ASSIGNMENT - Copy every line of the entries that has the string "przenośnych" in it.

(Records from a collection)
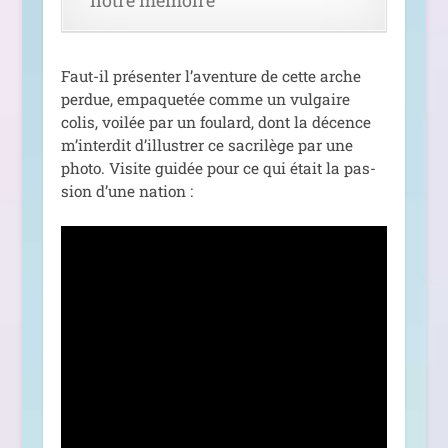
Faut-il pré­sen­ter l’a­ven­ture de cette arche
per­due, empa­que­tée comme un vul­gaire
colis, voi­lée par un fou­lard, dont la décence
m’in­ter­dit d’illus­trer ce sacri­lège par une
pho­to. Visite gui­dée pour ce qui était la pas­
sion d’une nation :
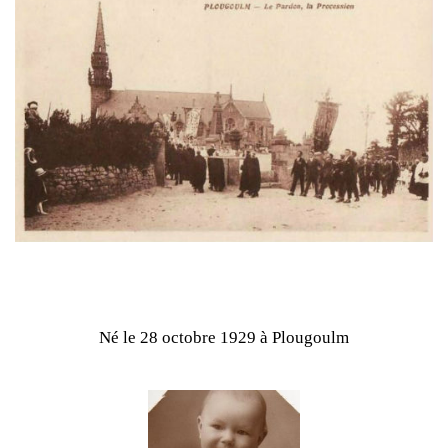
Né le 28 octobre 1929 à Plougoulm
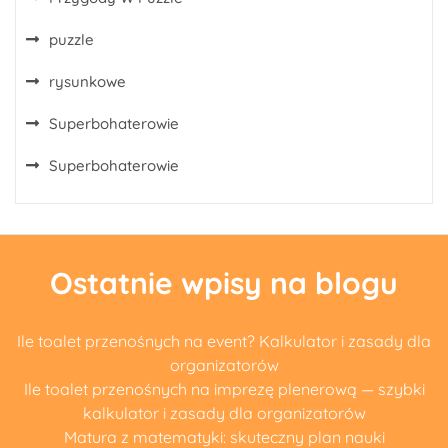
puzzle
rysunkowe
Superbohaterowie
Superbohaterowie
Ostatnie wpisy na blogu
Ile toalet przenośnych na event? Kalkulator i zasady dla
organizatorów
Ile toalet przenośnych na imprezę plenerową — szybki
kalkulator i zasady dla organizatorów
Matura z matematyki: skuteczny plan nauki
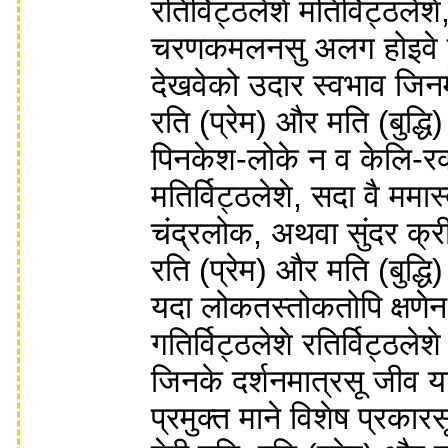
रतिर्विट्ठलेशे मतिर्विट्ठले
चरणकमलनसु अलग होइवे पडे
देखवेको उदार स्वभाव जिनमे
रति (प्रेम) और मति (बुद्ध
पिनकेश-लोके न व केलि-रक्ये
मतिर्विट्ठलेशे, सदा वै ममास
चंद्रलोक, अथवा सुंदर क्री
रति (प्रेम) और मति (बुद्ध
यदा लोकतस्तोकतोपि क्षणे
गतिर्विट्ठलेशे रतिर्विट्ठलेश
जिनके दर्शनमात्रसू जीव या
प्रमुक्त माने विशेष प्रकारस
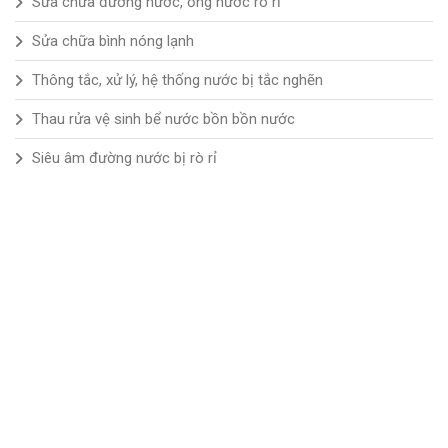
Sửa chữa đường nước, ống nước rò rỉ
Sửa chữa bình nóng lạnh
Thông tắc, xử lý, hệ thống nước bị tắc nghẽn
Thau rửa vệ sinh bể nước bồn bồn nước
Siêu âm đường nước bị rò rỉ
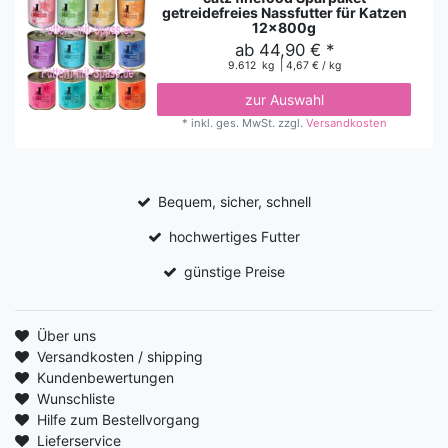
getreidefreies Nassfutter für Katzen
12x800g
ab 44,90 € *
9.612
kg
| 4,67 € / kg
zur Auswahl
*
inkl. ges. MwSt.
zzgl.
Versandkosten
Bequem, sicher, schnell
hochwertiges Futter
günstige Preise
Über uns
Versandkosten / shipping
Kundenbewertungen
Wunschliste
Hilfe zum Bestellvorgang
Lieferservice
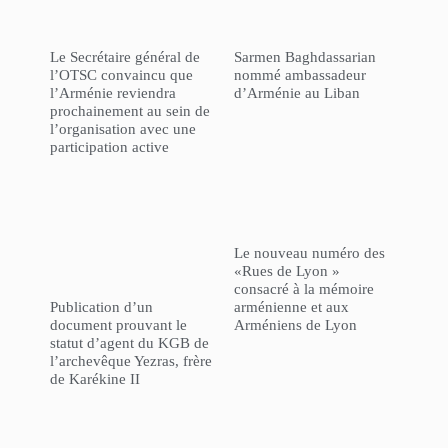
Le Secrétaire général de
Sarmen Baghdassarian
l’OTSC convaincu que
nommé ambassadeur
l’Arménie reviendra
d’Arménie au Liban
prochainement au sein de
l’organisation avec une
participation active
Le nouveau numéro des
«Rues de Lyon »
consacré à la mémoire
Publication d’un
arménienne et aux
document prouvant le
Arméniens de Lyon
statut d’agent du KGB de
l’archevêque Yezras, frère
de Karékine II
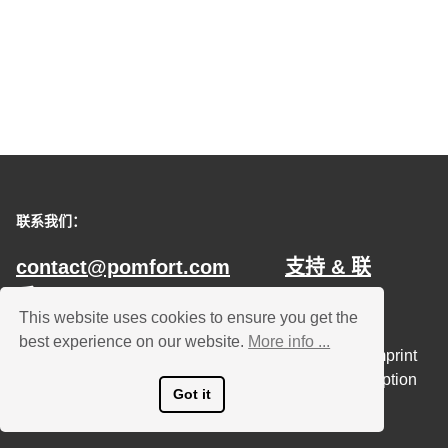
联系我们：
contact@pomfort.com
支持 & 联
系
This website uses cookies to ensure you get the
best experience on our website.
More info ...
Terms & Legal
Data Policy
Imprint
Cancel Subscription
Got it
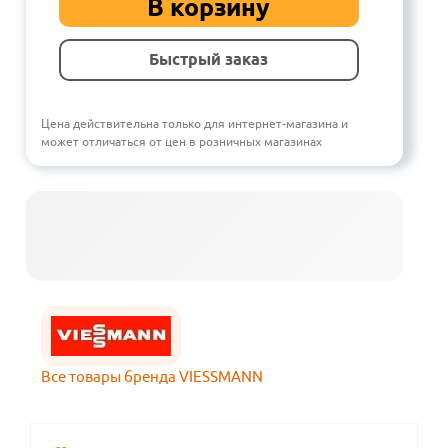
В корзину
Быстрый заказ
Цена действительна только для интернет-магазина и
может отличаться от цен в розничных магазинах
Все товары бренда VIESSMANN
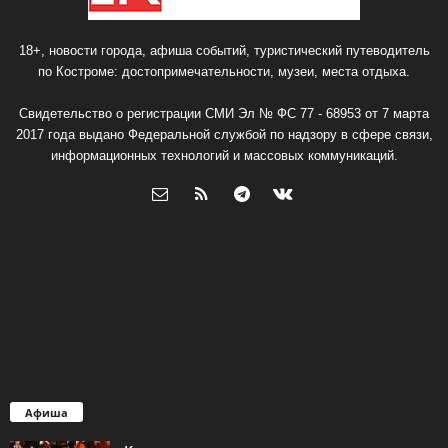
18+, новости города, афиша событий, туристический путеводитель
по Костроме: достопримечательности, музеи, места отдыха.
Свидетельство о регистрации СМИ Эл № ФС 77 - 68953 от 7 марта
2017 года выдано Федеральной службой по надзору в сфере связи,
информационных технологий и массовых коммуникаций.
Афиша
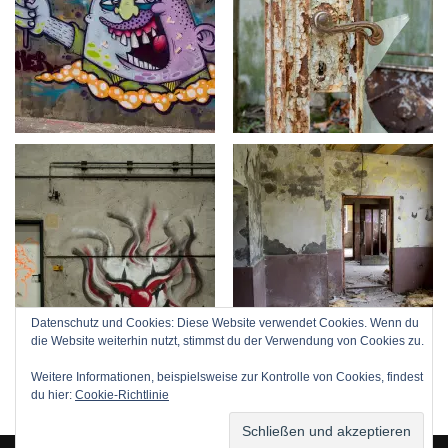
Datenschutz und Cookies: Diese Website verwendet Cookies. Wenn du
die Website weiterhin nutzt, stimmst du der Verwendung von Cookies zu.
Weitere Informationen, beispielsweise zur Kontrolle von Cookies, findest
du hier:
Cookie-Richtlinie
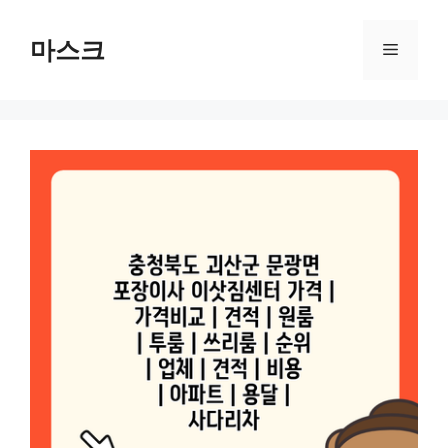
컨
텐
마스크
메
츠
로
뉴
건
너
뛰
기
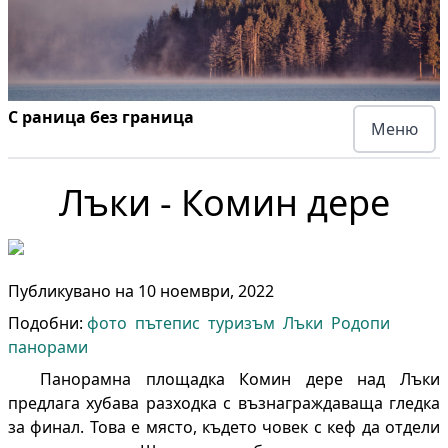
С раница без граница
Меню
Лъки - Комин дере
Публикувано на
10 ноември, 2022
Подобни:
фото
пътепис
туризъм
Лъки
Родопи
панорами
Панорамна площадка Комин дере над Лъки
предлага хубава разходка с възнаграждаваща гледка
за финал. Това е място, където човек с кеф да отдели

EXERCISE OUTPUT -
Ile toalet przenośnych na event? Kalkulator i zasady dla
Ile toalet przenośnych na imprezę plenerową — szybki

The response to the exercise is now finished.